Successful Treatment of Central Retinal Artery Occlusion With Tissue Plasminogen Activator Followed by Recurrent Retinal Ischemia

Abstract

Purpose: To describe the use of intra-arterial tissue plasminogen activator (tPA) to treat central retinal artery occlusion (CRAO). Methods: A case and its findings were analyzed. Results: A 45-year-old man diagnosed with a CRAO and had cerebral angiography and treatment with intra-arterial tPA. After treatment, follow-up included optical coherence tomography (OCT), fundus photography, fluorescein angiography, and OCT angiography. The visual acuity (VA) improved from hand motions to 20/30 immediately after fibrinolysis. A vascular occlusion event the next day resulted in a decrease in VA to 20/400. After initiation of dual antiplatelet therapy, the patient's VA improved to 20/20. As the retina recovered, the evolution of retinal ischemic changes to a finding similar to paracentral acute middle maculopathy was seen on imaging. Conclusions: This is the first report describing a patient safely started on dual antiplatelet therapy that led to vision improvement after initial treatment with intra-arterial tPA for a CRAO resulted in recurrent vision loss.

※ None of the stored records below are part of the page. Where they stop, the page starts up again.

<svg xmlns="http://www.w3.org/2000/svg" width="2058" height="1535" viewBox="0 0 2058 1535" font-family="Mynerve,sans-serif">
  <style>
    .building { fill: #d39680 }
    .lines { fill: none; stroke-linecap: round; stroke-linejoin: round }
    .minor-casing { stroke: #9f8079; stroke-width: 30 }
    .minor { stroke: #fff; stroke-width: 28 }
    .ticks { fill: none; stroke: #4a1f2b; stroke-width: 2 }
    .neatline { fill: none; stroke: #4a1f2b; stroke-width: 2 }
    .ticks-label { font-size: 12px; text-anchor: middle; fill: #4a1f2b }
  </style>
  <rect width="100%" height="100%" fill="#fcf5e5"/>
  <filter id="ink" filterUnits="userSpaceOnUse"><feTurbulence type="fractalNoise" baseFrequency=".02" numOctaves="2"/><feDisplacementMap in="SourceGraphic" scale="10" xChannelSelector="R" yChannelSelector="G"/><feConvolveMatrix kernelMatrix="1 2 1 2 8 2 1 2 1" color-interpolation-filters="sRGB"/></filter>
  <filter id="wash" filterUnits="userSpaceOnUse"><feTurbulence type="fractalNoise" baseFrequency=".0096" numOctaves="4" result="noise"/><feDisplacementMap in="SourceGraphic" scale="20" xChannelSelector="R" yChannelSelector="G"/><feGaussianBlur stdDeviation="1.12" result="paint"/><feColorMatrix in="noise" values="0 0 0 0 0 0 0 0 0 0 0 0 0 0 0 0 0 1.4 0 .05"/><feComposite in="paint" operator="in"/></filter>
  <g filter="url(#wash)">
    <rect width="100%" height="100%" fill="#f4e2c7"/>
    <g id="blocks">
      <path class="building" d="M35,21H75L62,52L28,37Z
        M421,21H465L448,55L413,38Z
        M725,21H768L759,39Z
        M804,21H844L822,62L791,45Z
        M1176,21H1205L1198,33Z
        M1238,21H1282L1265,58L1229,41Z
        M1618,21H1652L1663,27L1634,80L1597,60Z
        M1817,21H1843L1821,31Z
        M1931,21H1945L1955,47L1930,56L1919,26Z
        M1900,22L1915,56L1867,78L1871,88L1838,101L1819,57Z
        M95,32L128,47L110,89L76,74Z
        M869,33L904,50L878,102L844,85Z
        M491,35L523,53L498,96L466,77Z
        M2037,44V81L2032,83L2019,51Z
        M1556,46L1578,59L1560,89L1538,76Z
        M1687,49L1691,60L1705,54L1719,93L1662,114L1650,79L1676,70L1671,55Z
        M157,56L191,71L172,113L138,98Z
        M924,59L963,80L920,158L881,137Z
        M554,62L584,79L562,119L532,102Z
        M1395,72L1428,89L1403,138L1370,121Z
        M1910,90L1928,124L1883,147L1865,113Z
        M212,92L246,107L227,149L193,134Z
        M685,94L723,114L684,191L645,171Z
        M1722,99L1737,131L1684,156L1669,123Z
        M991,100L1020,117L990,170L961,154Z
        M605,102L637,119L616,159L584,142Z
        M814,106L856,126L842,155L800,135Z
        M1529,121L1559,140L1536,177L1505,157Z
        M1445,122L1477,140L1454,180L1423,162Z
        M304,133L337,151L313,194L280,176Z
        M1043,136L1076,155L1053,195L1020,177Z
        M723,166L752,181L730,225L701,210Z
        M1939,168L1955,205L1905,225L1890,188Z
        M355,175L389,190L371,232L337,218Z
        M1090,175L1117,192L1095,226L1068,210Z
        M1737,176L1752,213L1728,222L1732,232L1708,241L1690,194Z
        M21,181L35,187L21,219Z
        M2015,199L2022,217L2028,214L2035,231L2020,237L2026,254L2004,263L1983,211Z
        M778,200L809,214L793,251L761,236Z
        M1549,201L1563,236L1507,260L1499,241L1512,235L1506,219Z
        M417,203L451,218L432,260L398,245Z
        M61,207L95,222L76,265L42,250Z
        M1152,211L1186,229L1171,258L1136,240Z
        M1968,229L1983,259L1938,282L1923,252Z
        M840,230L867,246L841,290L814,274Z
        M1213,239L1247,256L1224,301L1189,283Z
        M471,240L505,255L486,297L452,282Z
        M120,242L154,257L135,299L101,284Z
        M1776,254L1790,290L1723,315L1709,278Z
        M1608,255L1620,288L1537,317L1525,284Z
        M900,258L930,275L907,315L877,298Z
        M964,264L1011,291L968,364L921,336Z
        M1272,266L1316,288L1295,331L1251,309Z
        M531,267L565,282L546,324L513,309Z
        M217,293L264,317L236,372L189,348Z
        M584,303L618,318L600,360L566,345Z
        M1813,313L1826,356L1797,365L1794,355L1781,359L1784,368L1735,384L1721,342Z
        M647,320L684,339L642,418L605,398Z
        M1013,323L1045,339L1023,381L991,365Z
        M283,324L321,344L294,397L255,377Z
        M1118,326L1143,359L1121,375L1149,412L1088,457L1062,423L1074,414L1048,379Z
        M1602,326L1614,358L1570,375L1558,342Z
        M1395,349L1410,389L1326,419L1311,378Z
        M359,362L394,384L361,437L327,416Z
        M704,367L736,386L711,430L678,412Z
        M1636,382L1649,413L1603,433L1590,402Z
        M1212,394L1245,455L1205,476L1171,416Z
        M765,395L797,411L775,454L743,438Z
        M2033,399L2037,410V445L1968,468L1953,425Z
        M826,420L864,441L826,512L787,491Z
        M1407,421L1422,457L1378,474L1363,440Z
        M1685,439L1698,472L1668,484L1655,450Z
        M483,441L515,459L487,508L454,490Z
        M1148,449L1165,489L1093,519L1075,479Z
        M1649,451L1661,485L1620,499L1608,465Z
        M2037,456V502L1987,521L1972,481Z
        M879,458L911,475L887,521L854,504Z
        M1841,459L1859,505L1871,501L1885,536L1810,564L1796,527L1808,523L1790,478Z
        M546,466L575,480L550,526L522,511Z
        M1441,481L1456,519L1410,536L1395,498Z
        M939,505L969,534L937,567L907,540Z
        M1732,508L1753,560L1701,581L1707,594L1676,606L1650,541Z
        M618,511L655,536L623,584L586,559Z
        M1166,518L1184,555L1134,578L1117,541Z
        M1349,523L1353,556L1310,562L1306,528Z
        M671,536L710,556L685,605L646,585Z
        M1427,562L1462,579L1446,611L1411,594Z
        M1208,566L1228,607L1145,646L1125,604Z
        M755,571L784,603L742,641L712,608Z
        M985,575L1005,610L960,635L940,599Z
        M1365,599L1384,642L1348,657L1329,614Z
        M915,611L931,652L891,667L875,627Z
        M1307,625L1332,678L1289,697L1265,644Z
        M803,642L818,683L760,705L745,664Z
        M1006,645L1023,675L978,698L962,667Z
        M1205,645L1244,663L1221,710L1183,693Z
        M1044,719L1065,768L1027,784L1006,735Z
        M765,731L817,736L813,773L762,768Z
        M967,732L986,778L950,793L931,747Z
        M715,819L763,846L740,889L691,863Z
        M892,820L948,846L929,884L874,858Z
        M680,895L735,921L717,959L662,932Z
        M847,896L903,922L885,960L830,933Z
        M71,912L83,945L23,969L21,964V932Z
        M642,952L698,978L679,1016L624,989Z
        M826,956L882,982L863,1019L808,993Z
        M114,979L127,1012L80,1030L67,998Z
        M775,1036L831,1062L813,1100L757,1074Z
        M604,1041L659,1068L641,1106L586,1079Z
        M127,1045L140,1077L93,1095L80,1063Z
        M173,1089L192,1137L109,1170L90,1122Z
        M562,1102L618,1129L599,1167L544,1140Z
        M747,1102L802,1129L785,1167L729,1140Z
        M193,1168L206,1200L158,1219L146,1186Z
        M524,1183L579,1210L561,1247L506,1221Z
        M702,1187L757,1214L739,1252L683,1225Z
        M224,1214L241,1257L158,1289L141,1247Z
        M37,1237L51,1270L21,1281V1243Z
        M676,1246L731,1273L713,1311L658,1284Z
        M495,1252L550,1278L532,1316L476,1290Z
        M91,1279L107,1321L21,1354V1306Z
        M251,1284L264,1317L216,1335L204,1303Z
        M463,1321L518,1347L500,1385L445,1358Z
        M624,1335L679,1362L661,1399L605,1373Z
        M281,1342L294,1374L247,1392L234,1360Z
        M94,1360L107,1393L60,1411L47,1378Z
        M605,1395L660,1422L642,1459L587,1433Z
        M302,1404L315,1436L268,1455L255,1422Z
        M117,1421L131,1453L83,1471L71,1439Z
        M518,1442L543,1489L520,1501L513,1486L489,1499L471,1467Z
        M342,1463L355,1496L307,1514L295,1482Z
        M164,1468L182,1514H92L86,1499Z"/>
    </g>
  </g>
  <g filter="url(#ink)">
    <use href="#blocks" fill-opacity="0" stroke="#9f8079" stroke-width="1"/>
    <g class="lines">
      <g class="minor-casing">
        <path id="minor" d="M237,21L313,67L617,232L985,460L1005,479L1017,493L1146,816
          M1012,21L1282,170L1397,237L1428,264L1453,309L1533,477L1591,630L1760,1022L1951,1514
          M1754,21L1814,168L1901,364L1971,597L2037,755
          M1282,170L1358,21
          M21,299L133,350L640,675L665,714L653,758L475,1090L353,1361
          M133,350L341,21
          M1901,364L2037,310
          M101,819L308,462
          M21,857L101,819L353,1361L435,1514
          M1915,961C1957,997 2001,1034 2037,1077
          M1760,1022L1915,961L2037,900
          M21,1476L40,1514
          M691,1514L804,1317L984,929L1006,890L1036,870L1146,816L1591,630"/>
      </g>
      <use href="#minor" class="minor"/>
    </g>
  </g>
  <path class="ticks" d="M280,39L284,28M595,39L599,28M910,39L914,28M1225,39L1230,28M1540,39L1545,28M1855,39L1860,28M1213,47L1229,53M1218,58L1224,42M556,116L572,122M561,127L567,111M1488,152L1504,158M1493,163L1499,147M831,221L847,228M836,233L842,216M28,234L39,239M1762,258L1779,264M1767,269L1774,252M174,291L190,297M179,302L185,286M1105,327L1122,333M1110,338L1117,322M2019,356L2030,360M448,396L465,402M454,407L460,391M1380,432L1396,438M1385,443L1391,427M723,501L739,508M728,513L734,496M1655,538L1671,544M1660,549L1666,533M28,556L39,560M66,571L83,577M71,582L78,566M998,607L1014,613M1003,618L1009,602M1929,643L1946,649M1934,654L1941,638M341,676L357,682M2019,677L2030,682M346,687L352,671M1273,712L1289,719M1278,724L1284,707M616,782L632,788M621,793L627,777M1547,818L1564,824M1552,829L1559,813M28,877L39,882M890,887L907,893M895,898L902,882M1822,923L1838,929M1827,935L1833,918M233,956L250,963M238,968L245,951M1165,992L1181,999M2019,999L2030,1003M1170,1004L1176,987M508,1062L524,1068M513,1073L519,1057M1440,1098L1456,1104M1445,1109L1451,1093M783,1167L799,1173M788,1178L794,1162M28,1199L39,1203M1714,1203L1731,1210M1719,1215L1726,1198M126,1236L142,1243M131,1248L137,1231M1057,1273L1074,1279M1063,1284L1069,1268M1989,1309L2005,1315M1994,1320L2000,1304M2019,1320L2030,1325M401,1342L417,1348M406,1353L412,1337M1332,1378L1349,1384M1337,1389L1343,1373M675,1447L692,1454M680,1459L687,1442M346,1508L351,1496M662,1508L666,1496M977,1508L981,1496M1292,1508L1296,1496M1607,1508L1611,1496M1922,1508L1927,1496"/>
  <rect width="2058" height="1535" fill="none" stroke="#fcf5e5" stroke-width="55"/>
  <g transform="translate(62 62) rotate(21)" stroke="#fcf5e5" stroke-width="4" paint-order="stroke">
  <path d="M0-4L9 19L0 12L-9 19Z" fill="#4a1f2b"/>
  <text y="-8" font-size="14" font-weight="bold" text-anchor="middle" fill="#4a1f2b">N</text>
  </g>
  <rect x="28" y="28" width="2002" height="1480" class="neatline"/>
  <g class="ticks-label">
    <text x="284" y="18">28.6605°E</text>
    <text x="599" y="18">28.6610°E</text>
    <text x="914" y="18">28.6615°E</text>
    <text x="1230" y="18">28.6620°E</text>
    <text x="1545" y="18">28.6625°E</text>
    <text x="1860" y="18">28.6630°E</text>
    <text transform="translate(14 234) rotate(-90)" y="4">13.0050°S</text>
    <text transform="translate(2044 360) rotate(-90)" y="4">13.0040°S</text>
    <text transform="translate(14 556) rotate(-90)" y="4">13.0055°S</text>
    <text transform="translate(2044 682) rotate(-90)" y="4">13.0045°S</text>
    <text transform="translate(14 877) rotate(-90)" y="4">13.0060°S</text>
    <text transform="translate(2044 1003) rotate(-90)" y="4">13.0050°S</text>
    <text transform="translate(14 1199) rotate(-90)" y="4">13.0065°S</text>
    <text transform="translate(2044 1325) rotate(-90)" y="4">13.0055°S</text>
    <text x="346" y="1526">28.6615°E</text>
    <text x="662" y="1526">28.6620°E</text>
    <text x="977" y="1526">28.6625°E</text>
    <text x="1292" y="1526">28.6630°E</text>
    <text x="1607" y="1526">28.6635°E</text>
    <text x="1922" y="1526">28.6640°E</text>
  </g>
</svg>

Keywords: central retinal artery occlusion (CRAO); eye stroke; fibrinolysis; paracentral acute middle maculopathy (PAMM); tissue plasminogen activator (tPA).

Figure 1.

(A) Fluorescein angiography of the right eye on initial presentation to the outpatient retina specialist shows incomplete filling after 1 minute. (B) Initial outpatient optical coherence tomography of the right eye shows subtle loss of differentiation of inner retinal layers.

Figure 2.

(A) Initial Amsler grid of the right eye, drawn by the patient during recurrence of right eye vision loss, which the patient described as a large, diffuse, irregular central scotoma with intervening areas of relative clarity, indicated by small circles within area of involvement. (B) Amsler grid of the right eye, drawn the next day by the patient after subjective vision improvement with visual acuity of 20/20, shows a radial spoke-like central scotoma that is smaller than on the previous day.

Figure 3.

(A) Point-of-care OCT of the right eye within 90 minutes of recurrence of symptoms, at which point the VA was 20/400. (B) OCT after improvement of VA to 20/20 the next day, with consolidation of focal ischemic areas. Abbreviations: OCT, optical coherence tomography; VA, visual acuity.

Figure 4.

(A) Fundus photograph on day 3 shows mild venous dilation and a scant midperipheral dot blot hemorrhage. (B) Fluorescein angiography with a delayed arterial filling time of 30 seconds for complete filling.

Figure 5.

(A) Optical coherence tomography (OCT) and OCT angiography of the right eye from day 3 shows perifoveal changes on en face imaging corresponding to lesions similar to paracentral acute middle maculopathy primarily affecting the inner nuclear and outer plexiform layers with a prominent middle limiting layer. Serial OCTs on follow-up after initial presentation at (B) 2 weeks, (C) 6 weeks, (D) 3 months, and (E) 1.5 years show areas of residual retinal atrophy.